It’s always a tricky one isn’t it? Your latest fling invites you over for the night. So let’s think; dinner, sex and the morning after to stress and obsess over.

My “sex date” look takes a good three hours plus industrial strength products to achieve; so you see what I’m working with.
But this one had potential hubby written all over him. I was determined to stand out and be remembered. Yep, the legendary shag of pub and stag do conversations!

I thought I had it cracked. I would simply fill a gift basket with foods for the evening, toys for the night and products for the morning without looking like I was moving in…just yet.

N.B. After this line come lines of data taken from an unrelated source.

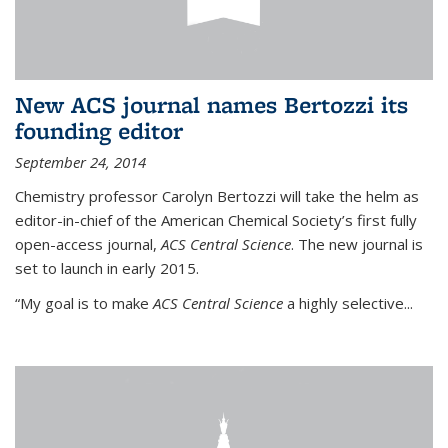
New ACS journal names Bertozzi its
founding editor
September 24, 2014
Chemistry professor Carolyn Bertozzi will take the helm as
editor-in-chief of the American Chemical Society’s first fully
open-access journal,
ACS Central Science
. The new journal is
set to launch in early 2015.
“My goal is to make
ACS Central Science
a highly selective...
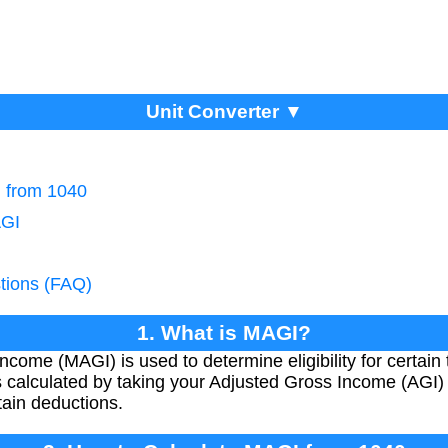
Unit Converter ▼
I from 1040
AGI
tions (FAQ)
1. What is MAGI?
come (MAGI) is used to determine eligibility for certain 
 calculated by taking your Adjusted Gross Income (AGI) 
ain deductions.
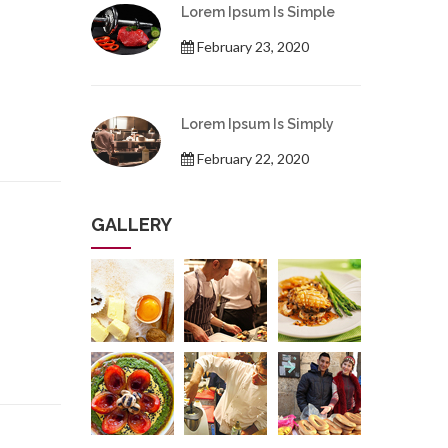
Lorem Ipsum Is Simple
February 23, 2020
Lorem Ipsum Is Simply
February 22, 2020
GALLERY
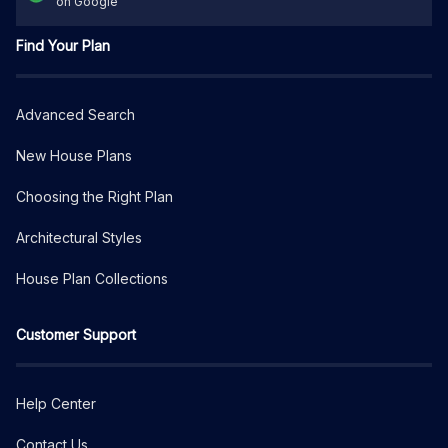
on Google
Find Your Plan
Advanced Search
New House Plans
Choosing the Right Plan
Architectural Styles
House Plan Collections
Customer Support
Help Center
Contact Us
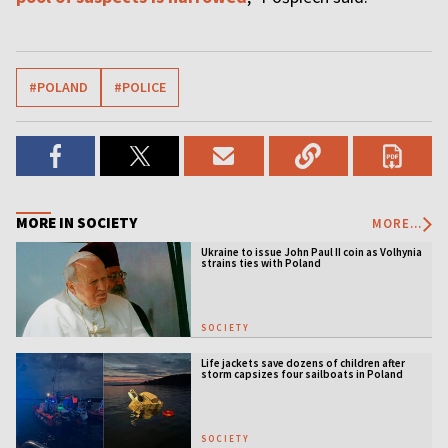
#POLAND
#POLICE
MORE IN SOCIETY
MORE...
Ukraine to issue John Paul II coin as Volhynia
strains ties with Poland
SOCIETY
Life jackets save dozens of children after
storm capsizes four sailboats in Poland
SOCIETY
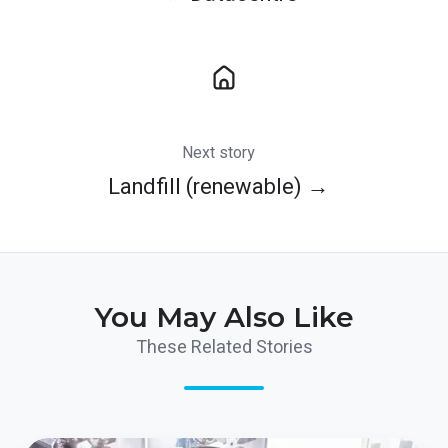
Next story
Landfill (renewable) →
You May Also Like
These Related Stories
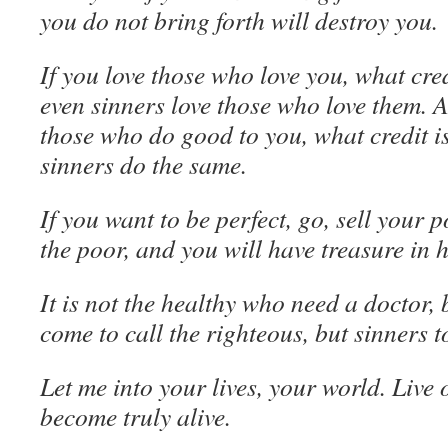
you do not bring forth will destroy you.
If you love those who love you, what cred
even sinners love those who love them. 
those who do good to you, what credit i
sinners do the same.
If you want to be perfect, go, sell your 
the poor, and you will have treasure in 
It is not the healthy who need a doctor, b
come to call the righteous, but sinners 
Let me into your lives, your world. Live
become truly alive.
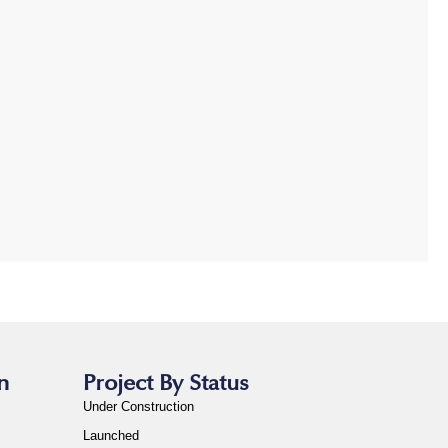
n
Project By Status
Under Construction
Launched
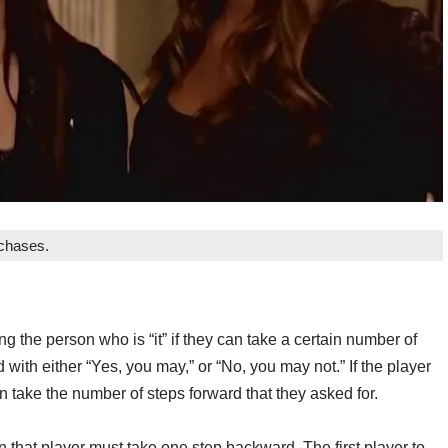
rchases.
g the person who is “it” if they can take a certain number of
 with either “Yes, you may,” or “No, you may not.” If the player
n take the number of steps forward that they asked for.
n that player must take one step backward. The first player to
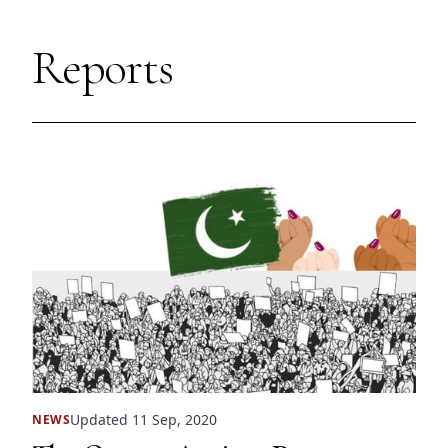
Reports
Updated 11 Sep, 2020
NEWS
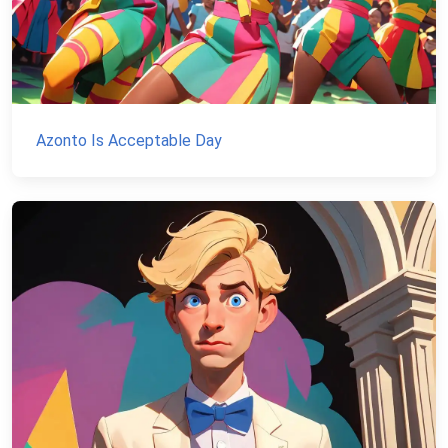
Azonto Is Acceptable Day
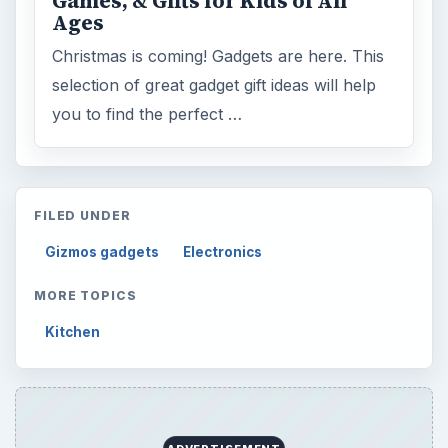
Games, & Gifts for Kids of All
Ages
Christmas is coming! Gadgets are here. This
selection of great gadget gift ideas will help
you to find the perfect …
FILED UNDER
Gizmos gadgets
Electronics
MORE TOPICS
Kitchen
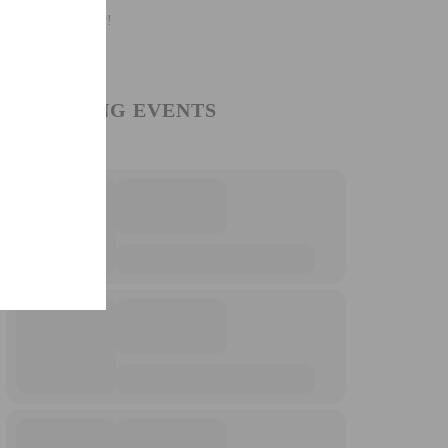
UPCOMING EVENTS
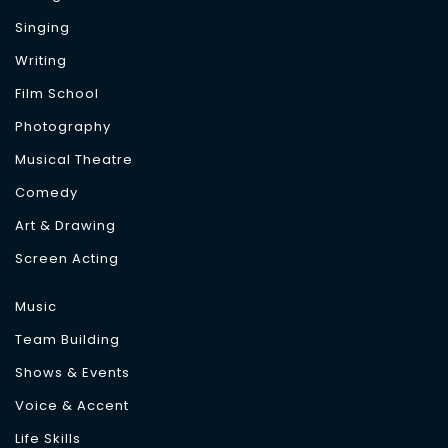
Singing
Writing
Film School
Photography
Musical Theatre
Comedy
Art & Drawing
Screen Acting
Music
Team Building
Shows & Events
Voice & Accent
Life Skills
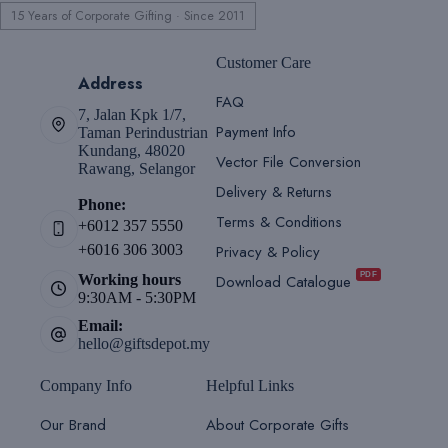
15 Years of Corporate Gifting · Since 2011
Customer Care
Address
FAQ
7, Jalan Kpk 1/7,
Payment Info
Taman Perindustrian
Kundang, 48020
Vector File Conversion
Rawang, Selangor
Delivery & Returns
Phone:
Terms & Conditions
+6012 357 5550
Privacy & Policy
+6016 306 3003
PDF
Download Catalogue
Working hours
9:30AM - 5:30PM
Email:
hello@giftsdepot.my
Company Info
Helpful Links
Our Brand
About Corporate Gifts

So first, the contents. I did my research and bought his national foods, soaps and bath bombs from Lush, went crazy in Ann Summers, Harmony and Simply Pleasure in Soho and of course, the mandatory Mark and Spencer’s underwear purchase. I’m a traditionalist at heart. It took three days of hardcore shopping and heavy reliance on the blackberry but I had a plan.

He’s an African man cooking me an African meal so I went for a wooden bowl as a basket. I eventually track one down in Crabtree and Evelyn, but realised at home that it was too small! I would still need to take a suitcase to get through my 12 hour visit. So, mustering all my resolve I went out again and just as I was about to give in and treat myself to some well deserved chocolate cake, I stumbled across a cute vintage wire basket at Victoria & Jill’s. I still had the chocolate cake mind you.

But, like most best laid plans I still have the basket and (cough, except the chocolates) most of its contents at home. Why you ask? Because when I wrapped it all up in netting and ribbons I realised that despite failing Home Economics, I had created a masterpiece too good for a mere man. A few cuddles and kisses do not a gift basket make. Plus I spoke to my best friend who relayed a similar story about a seduction scene straight out of 9 1⁄2 Weeks too early in her relationship. So I did what any normal girl would do and packed my biggest, ugliest work bag. Now he just thinks I have bad taste, as opposed to too much time on my hands and the intention of robbing him of his single status.

Needless to say the date wasn’t what I was expecting. I was made to help cook (see Home Economics. reference above) the sex was underwhelming, and I woke up stiff-necked whilst he snored and hogged all the pillows. Not even so much as a poke on Facebook these days. Good job I nixed the Robin Givens “Boomerang” rain coat idea eh?

Nope, I’m going to save any creative outbursts for my girls. So look out my precious, there’s a hen night gift basket coming your way!